Bisnis.com, JAKARTA - Badan Penyehatan Perbankan Nasional (BPPN) tidak menemukan unsur misrepresentasi terhadap Sjamsul Nursalim.
Taufik Mapaenre, mantan Deputi BPPN bidang Aset Management Investasi mengakui bahwa lembaga itu tidak mengajukan klaim kepada pemegang saham pengendali Bank Dagang Negara Indonesia (BDNI), Sjamsul Nursalim, karena tidak menemukan adanya unsur misrepresentasi terhadap isi perjanjian Master of Settlement and Acquisition Agreement (MSAA).
"Karena sudah diungkapkan tidak ada misrepresentasi, maka tidak ada klaim yg perlu diajukan BPPN kepada obligor. Atas dasar itulah kemudian BPPN sendiri akhirnya menerbitkan SKL kepada obligor BLBI Sjamsul Nursalim, katanya saat memberikan kesaksian di Pengadilan Tindak Pidana Korupsi Jakarta, Senin (16/7/2018).
Masalah misrepresentasi ini yang dijadikan alasan pokok dalam memperkarakan Syafruddin Temenggung, mantan Kepala BPPN dengan dakwaan penyalahgunaan wewenang yang mengakibatkan kerugian negara.
Taufik juga mengemukakan bahwa keputusan KKSK (Komite Kebijakan Sektor Keuangan) pada masa jabatan Kwiek Kian Gie dan Rizal Ramli tidak ada kaitannya dengan Penyelesaian Kewajiban Pemegang Saham (PKPS, MSAA), tapi terkait utang petambak yang ditangani Asset Management Kredit (AMK).

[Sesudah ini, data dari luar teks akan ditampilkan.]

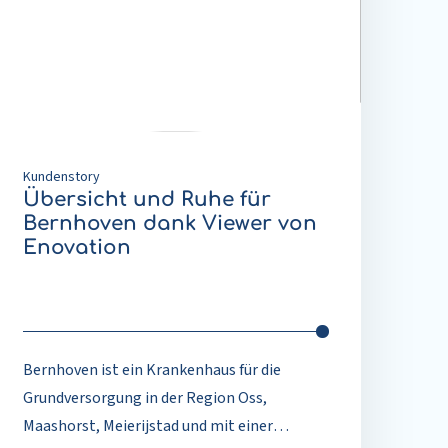
uhe
ür
ernhoven
ank
iewer
on
novation
Kundenstory
Übersicht und Ruhe für
Bernhoven dank Viewer von
Enovation
Bernhoven ist ein Krankenhaus für die
Grundversorgung in der Region Oss,
Maashorst, Meierijstad und mit einer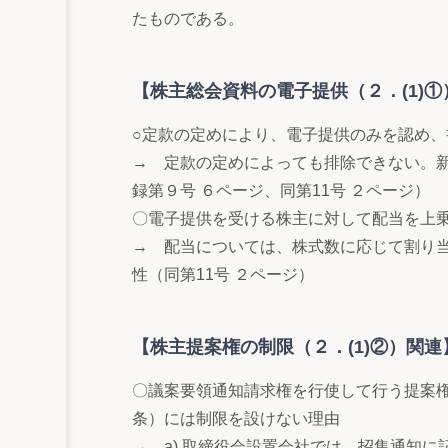
たものである。
【株主総会資料の電子提供（２．(1)①
○定款の定めにより、電子提供のみを認め
→ 定款の定めによっても排除できない。新
録第９号 ６ページ、同第11号 ２ページ）
〇電子提供を受ける株主に対して配当を上
→ 配当については、株式数に応じて割り
性（同第11号 ２ページ）
【株主提案権の制限（２．(1)②）関連
〇議案要領通知請求権を行使して行う提案権
条）には制限を設けない理由
→ a) 取締役会設置会社では、招集通知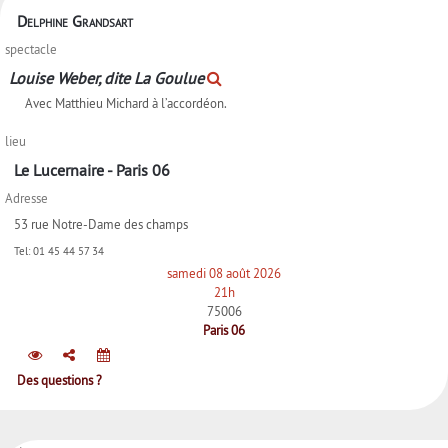
Delphine Grandsart
spectacle
Louise Weber, dite La Goulue
Avec Matthieu Michard à l’accordéon.
lieu
Le Lucernaire - Paris 06
Adresse
53 rue Notre-Dame des champs
Tel:
01 45 44 57 34
samedi 08 août 2026
21h
75006
Paris 06
Des questions ?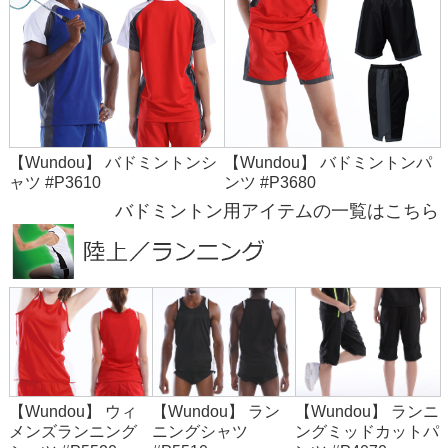
【Wundou】 バドミントンシ
【Wundou】 バドミントンパ
ャツ #P3610
ンツ #P3680
バドミントン用アイテムの一覧はこちら
【Wundou】 ウィ
【Wundou】 ラン
【Wundou】 ランニ
メンズランニング
ニングシャツ
ングミッドカットパ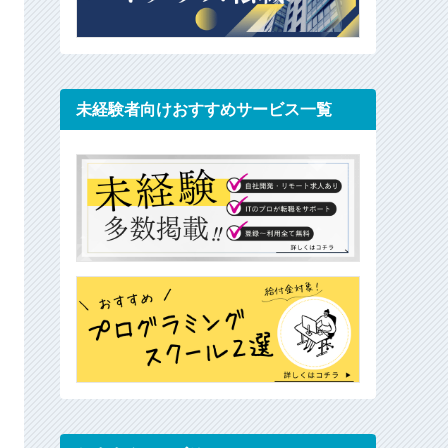
未経験者向けおすすめサービス一覧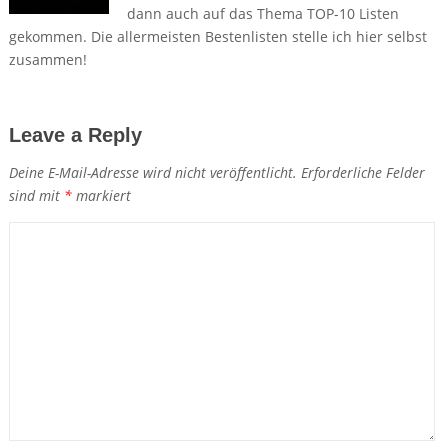
dann auch auf das Thema TOP-10 Listen
gekommen. Die allermeisten Bestenlisten stelle ich hier selbst
zusammen!
Leave a Reply
Deine E-Mail-Adresse wird nicht veröffentlicht.
Erforderliche Felder
sind mit
*
markiert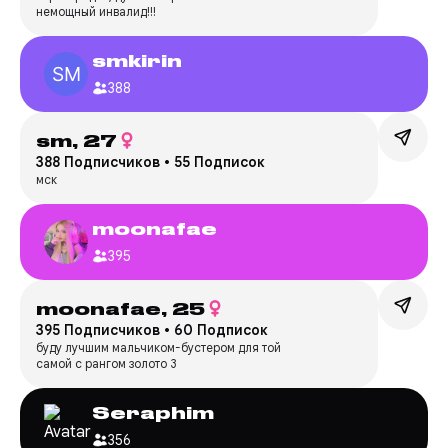
немощный инвалид!!!
smkirin
388
sm,
27
388 Подписчиков
•
55 Подписок
мск
moonafae
395
moonafae,
25
395 Подписчиков
•
60 Подписок
буду лучшим мальчиком-бустером для той
самой с рангом золото 3
Seraphim
356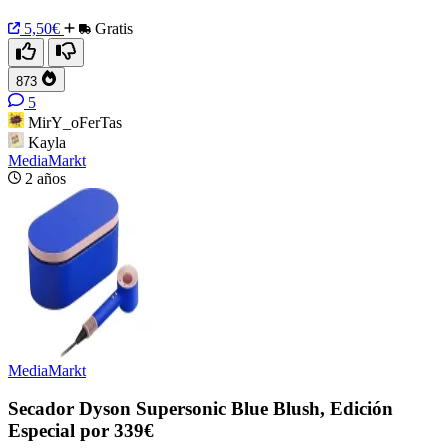
5,50€
Gratis
873
5
MirY_oFerTas
Kayla
MediaMarkt
2 años
MediaMarkt
Secador Dyson Supersonic Blue Blush, Edición
Especial por 339€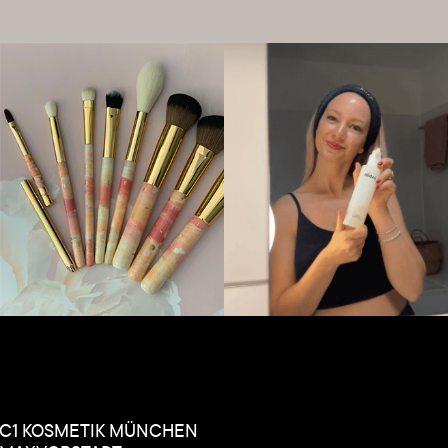
C1 KOSMETIK MÜNCHEN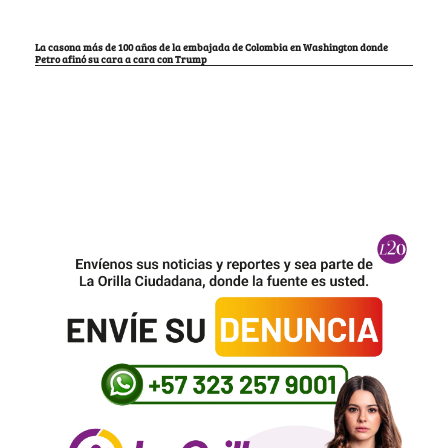
La casona más de 100 años de la embajada de Colombia en Washington donde
Petro afinó su cara a cara con Trump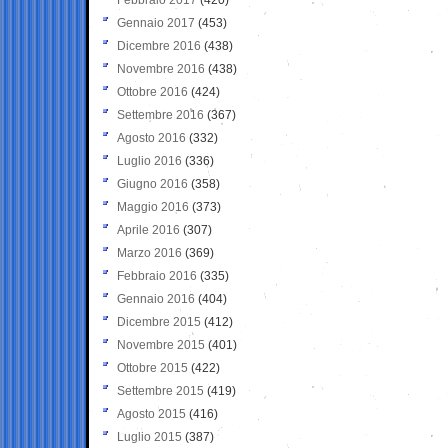
Gennaio 2017
(453)
Dicembre 2016
(438)
Novembre 2016
(438)
Ottobre 2016
(424)
Settembre 2016
(367)
Agosto 2016
(332)
Luglio 2016
(336)
Giugno 2016
(358)
Maggio 2016
(373)
Aprile 2016
(307)
Marzo 2016
(369)
Febbraio 2016
(335)
Gennaio 2016
(404)
Dicembre 2015
(412)
Novembre 2015
(401)
Ottobre 2015
(422)
Settembre 2015
(419)
Agosto 2015
(416)
Luglio 2015
(387)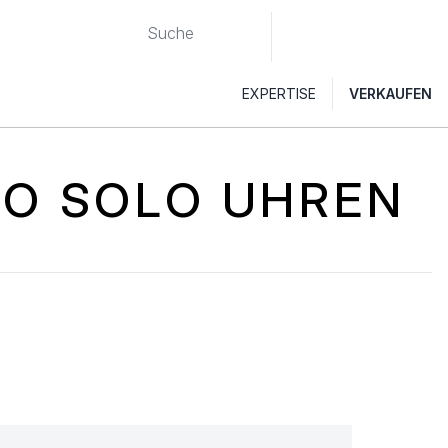
EXPERTISE
VERKAUFEN
RO SOLO UHREN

Saksi pun mengatakan Sjamsul Nursalim selaku pemegang saham tidak pernah menggunakan tagihan terhadap petambak sebagai pembayaran berdasarkan MSAA. Tim Bantuan Hukum BPPN juga tidak pernah meminta menagih Sjamsul Nursalim Rp4,8 triliun.
Baca Juga
Pernyataan Taufik tersebut juga diperkuat oleh saksi lainnya, mantan Sekretaris Komite Kebijakan Sektor Keuangan (KKSK) tahun 2002-2005 Lukita Dinarsyah Tuwo yang membenarkan ada kelebihan pembayaran sebesar US$ 1,3 juta.
"Berdasarkan laporan Financial Due Diligence Ernst & Young, hasilnya obligor membayarkan lebih nilainya US$1,3 juta," paparnya.
Terkait audit BPK 2006 yang menyatakan bahwa penerbitan SKL untuk Sjamsul Nursalim telah sesuai, karena yang bersangkutan telah memenuhi segala kewajibannya, Taufik menegaskan bahwa SKL memang layak diberikan dan tidak perlu dipermasalahkan.
Taufik dalam kesaksiannya juga mengungkapkan mengenai pertemuan pihak Sjamsul Nursalim dengan pihak BPPN pada Oktober 2003. Pertemuan itu adalah pertemuan resmi atas permintaan Ernst & Young dalam rangka melakukan klarifikasi atas penjaminan hutang petambak oleh Dipasena dan Wachyuni.
Saksi lainnya, Dorodjatun KuntjoroJakti mantan Menteri Koordinator Ekonomi Keuangan dana Industri, menyatakan bahwa kesepakatan dalam MSAA (Master Settlement and Asquisition) itu adalah perjanjian perdata. Penyelesaiannya adalah out of court settlement atau penyelesaian damai di luar pengadilan.
Seperti diketahui, Syafruddin Arsyad Temenggung yang menjabat sebagai Kepala BPPN sejak April 2002, pada bulan berikutnya mengusulkan kepada Komite Kebijakan Sektor Keuangan (KKSK) untuk melakukan perubahan atas proses litigasi terhadap kewajiban obligor menjadi restrukturisasi atas kewajiban penyerahan aset oleh obligor BDNI kepada BPPN sebesar Rp4,8 triliun.
Hasil dari restrukturisasi tersebut, Rp1,1 triliun ditagihkan kepada petani tambak yang merupakan kreditor BDNI dan sisanya Rp3,7 triliun tidak dilakukan pembahasan dalam proses restrukturisasi sehingga masih ada kewajiban obligor yang harus ditagihkan.
Akan tetapi pada April 2004, tersangka selaku Ketua BPPN mengeluarkan surat pemenuhan kewajiban pemegang saham terhadap obligor Sjamsul Nursalim atas semua kewajibannya kepada BPPN. Padahal saat itu masih ada kewajiban setidaknya Rp3,7 triliun.